» **Work to complete**:
[a] Restate the memory reuse passage from "When designing hardware" to "Rajopadhye [46] .", swapping "image processing" for "video processing".
[b] Answer these questions from the memory reuse passage:
(i) To decrease the amount of memory, what must the compiler be able to do?
(ii) Who developed the tool Cl@k?
(iii) On top of which tools is Cl@k built?

Section: New Results
Memory Reuse and Modular Mappings
Participants : Christophe Alias, Fabrice Baray [ Mentor, Former PostDoc in Compsys ] , Alain Darte, Rob Schreiber [ hp l abs ] , Gilles Villard [ Lip, Arénaire Project ] .
When designing hardware accelerators, one has to solve both scheduling problems (when is a computation done?) and memory allocation problems (where is the result stored?). This is especially important because most of these designs use pipelines between functional units (this appears in the code as successive loop nests), or between external memory and the hardware accelerator. To decrease the amount of memory, the compiler must be able to reuse it. An example is image processing, for which we might want to store only a few lines and not the entire frame, data being consumed quickly after they are produced. A possibility to reduce memory size is to reuse the memory locations assigned to array elements, following, among others, the work of Francky Catthoor's team [32] , of Lefebvre and Feautrier [44] , and of Quilleré and Rajopadhye [46] .
In our previous work, we introduced a new mathematical formalism for array reuse, using the concept of critical lattice, so as to understand and analyze previous approaches. We found that they are all particular cases of more general heuristics for finding a critical lattice. We also proved that we can compute approximations that do not differ from the optimum more than by a multiplicative constant that depends only on the dimension of the problem. In 20042005, we continued our theoretical study. We analyzed in more detail the strengths and weaknesses of the previous approaches for array reuse, we revealed similarities and differences with early 70's and 80's work on data layouts allowing parallel accesses, we explored more deeply the properties of linear mappings [31] . We also developed the algorithms on lattices, successive minima, and critical lattices, needed to implement our memory reuse strategies (see Section 5.7 ). The resulting tool Cl@k, developed by Fabrice Baray, should impact both the practical problem of designing hardware accelerators and the mathematical problem of finding the critical lattice of an object. It is built on top of our present tools Pip and Polylib, and is a perfect extension for our suite of tools on polyhedral/lattice manipulations.

» **Stored data**:
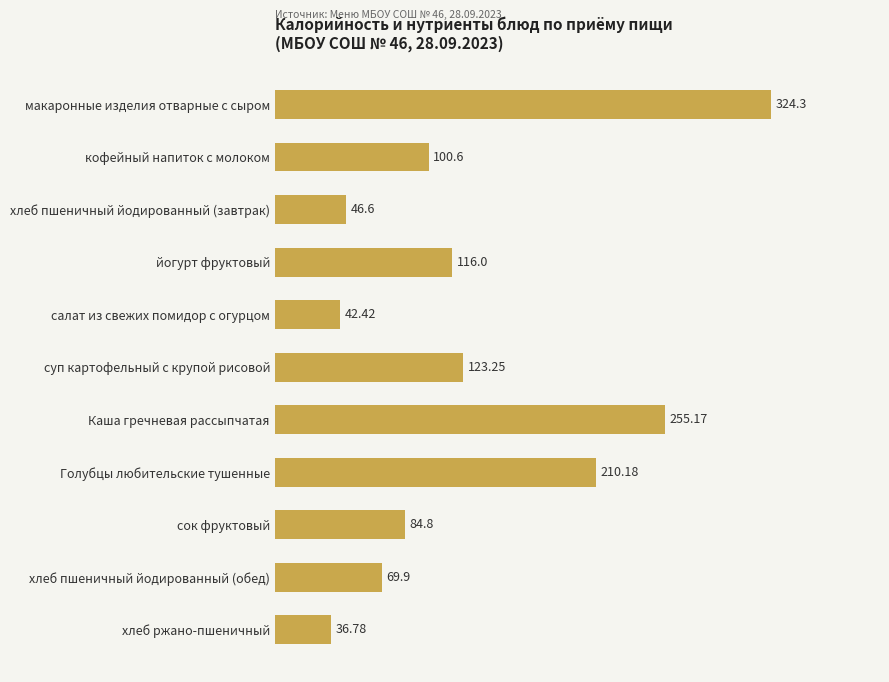

Where is the data nearest to the value 180?

Голубцы любительские тушенные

» **Solutions per task**:
[a]
When designing hardware accelerators, one has to solve both scheduling problems (when is a computation done?) and memory allocation problems (where is the result stored?). This is especially important because most of these designs use pipelines between functional units (this appears in the code as successive loop nests), or between external memory and the hardware accelerator. To decrease the amount of memory, the compiler must be able to reuse it. An example is video processing, for which we might want to store only a few lines and not the entire frame, data being consumed quickly after they are produced. A possibility to reduce memory size is to reuse the memory locations assigned to array elements, following, among others, the work of Francky Catthoor's team [32] , of Lefebvre and Feautrier [44] , and of Quilleré and Rajopadhye [46] .

[b]
(i) Reuse the memory.
(ii) Fabrice Baray.
(iii) Pip and Polylib.